A key point that he wanted to make is that the TMAO levels in vegans and vegetarians are lower than in others. If they are given carnitine pills, over the course of months, bacteria can be induced to produce TMAO. Regardless of initial diet, those with the highest TMAO levels seem to respond most to a more plant-based diet by lowering their TMAO levels. With this, they also have a reduced risk of heart attacks and strokes. The speaker related that changing to a more plant-based diet can be the equivalent of stopping smoking and has great potential for improved health on a population level.

Studies over the past 5 years have shown that TMAO decreases with caloric restriction, intermittent fasting, and the use of aspirin and statins. In fact, this may explain in part why aspirin and statins reduce the rate of heart attacks and strokes. The TMAO level increases with high protein diets, especially Paleo and Atkins type diets. There are indeterminate results for the use of B12, probiotics, fermented dairy, Mediterranean diet and fecal microbial transplant.

TMAO is only one of the pathways being studied. There is an additional pathway being examined related to phenylalanine that increases our platelet activity and can cause clotting, as well as others.

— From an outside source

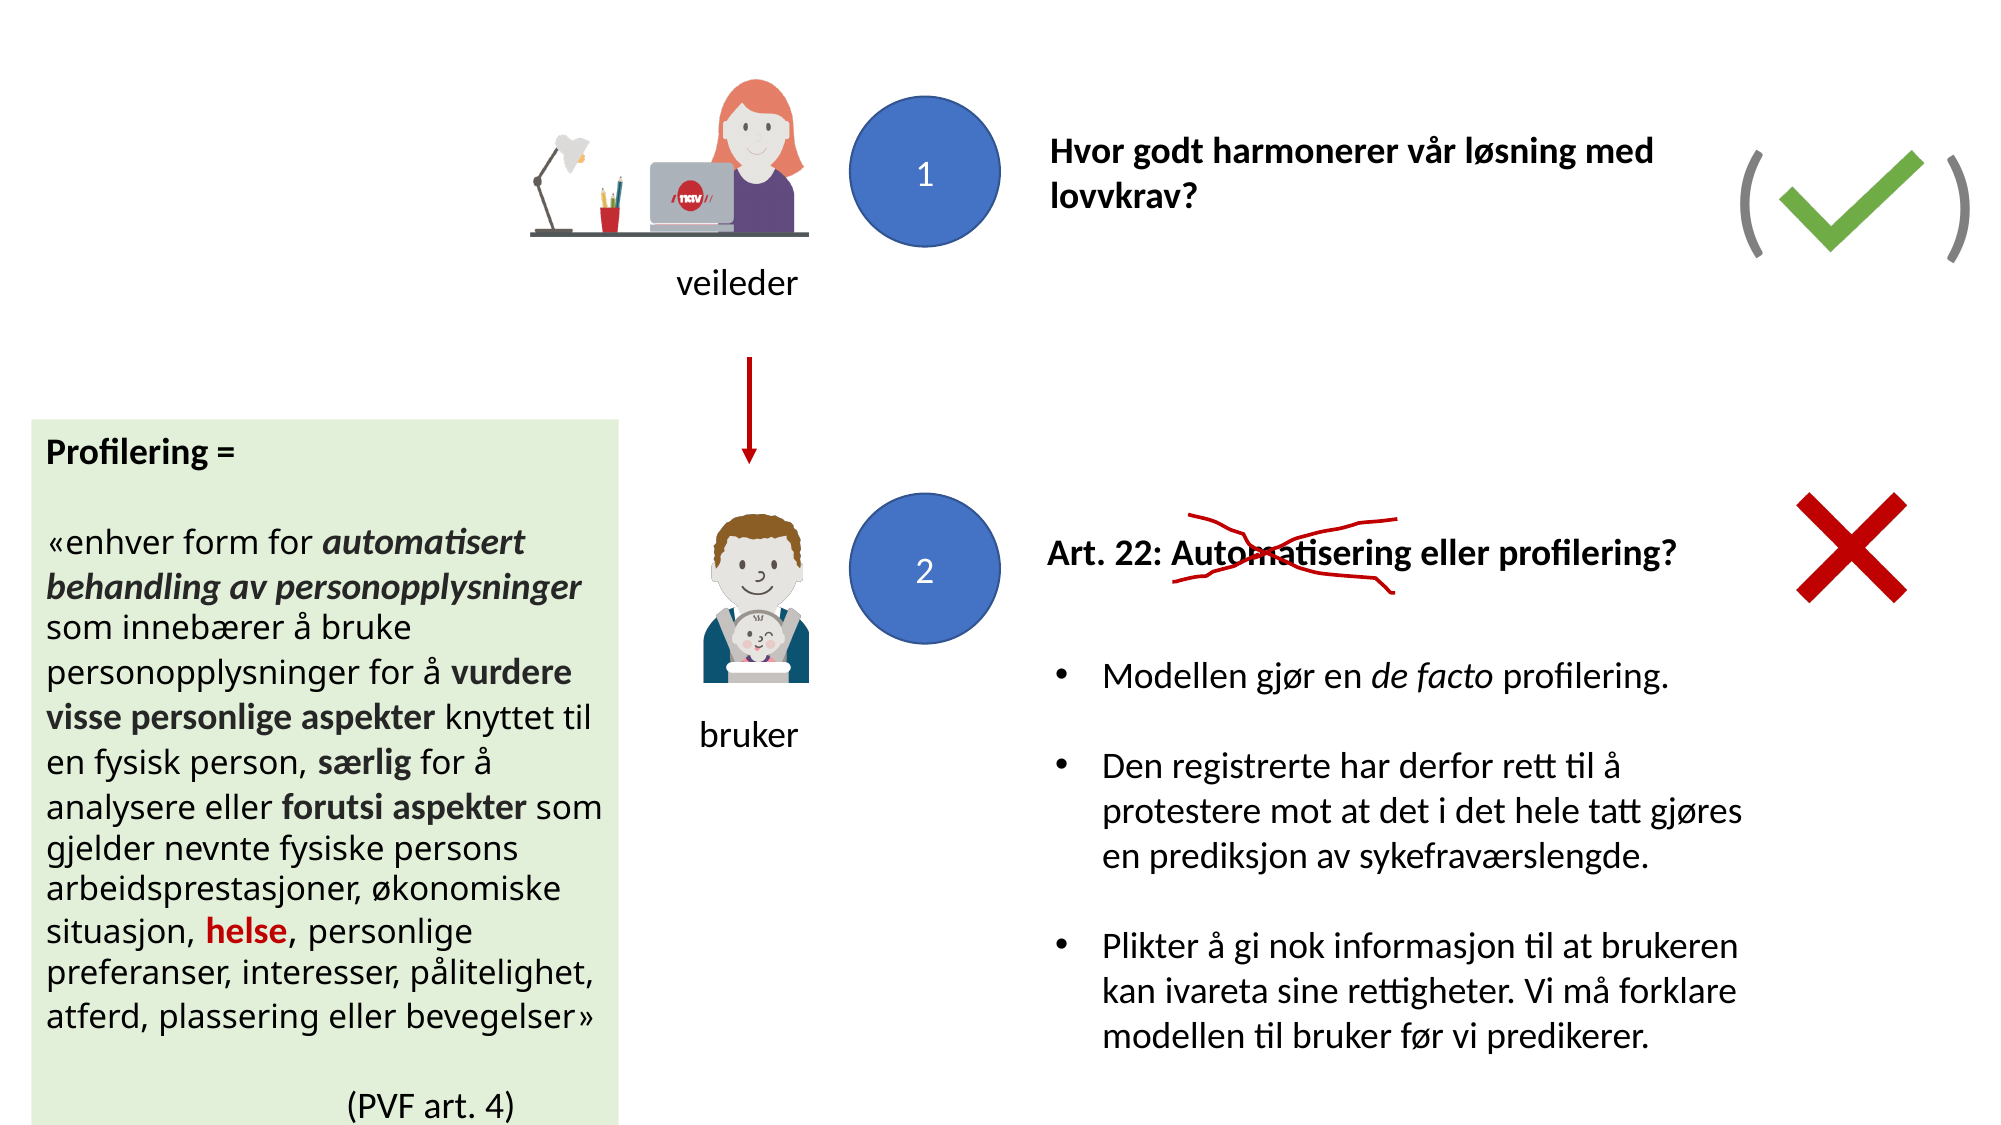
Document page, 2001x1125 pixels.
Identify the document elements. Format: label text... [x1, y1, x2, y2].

Dr. Tang’s message was that our bodies – 10% human, 90% microbes – do a balancing act on a daily basis. Whatever we choose for our nutrition then creates a complex interface between our living components. As a cardiologist, he sees tremendous promise in PREVENTION by more plant-based nutrition- not only regarding cardiovascular and kidney disease, but also obesity, diabetes, cancer and inflammatory illnesses.

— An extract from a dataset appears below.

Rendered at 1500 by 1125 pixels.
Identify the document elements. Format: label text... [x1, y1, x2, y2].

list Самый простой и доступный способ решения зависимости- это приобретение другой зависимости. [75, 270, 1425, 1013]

In other talks at this conference, speakers discussed how a plant-based diet can impact a genetic tendency for early heart attacks and strokes. Exercise, while very important for good health, does not reverse the effects of an unhealthy diet that includes many animal products and highly processed foods. If you have animal products on a daily basis, consider setting aside one day a week, or one meal every day, when you avoid animal products. Each serving of fruits and vegetables that you add on a daily basis decreases your risk of heart disease and death. Prevention and reversal of chronic disease through diet is the GOAL!